Count the lines in the rows below that contain the word "point". Report only that number.

─── WORKING DATA

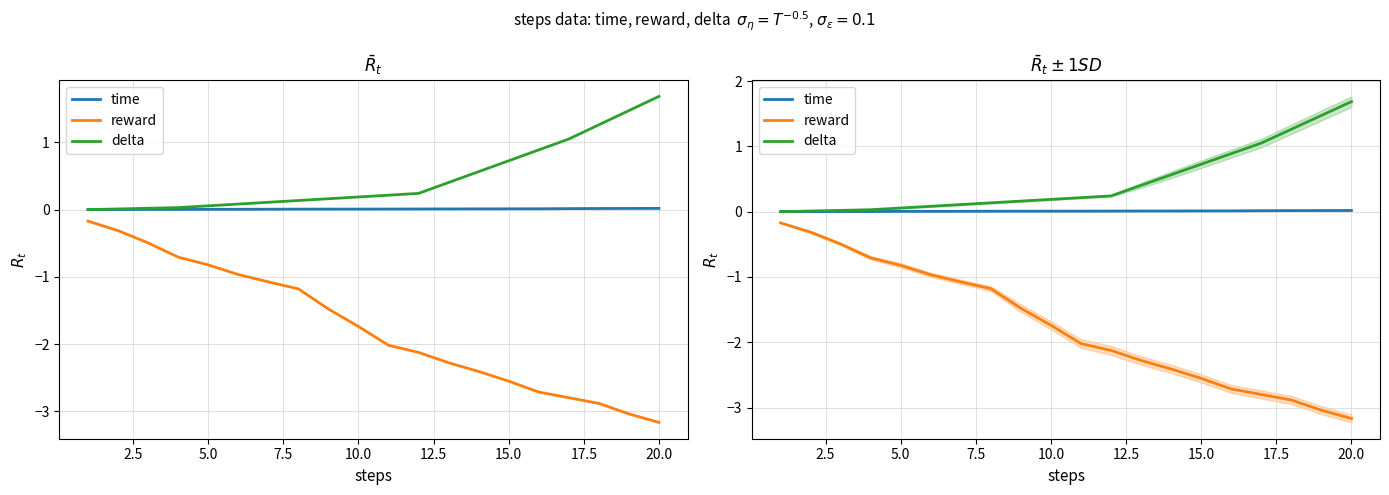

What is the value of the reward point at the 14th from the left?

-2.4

──────
─── WORKING DATA

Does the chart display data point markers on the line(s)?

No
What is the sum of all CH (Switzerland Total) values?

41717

──────

WRITTEN REPLY:
2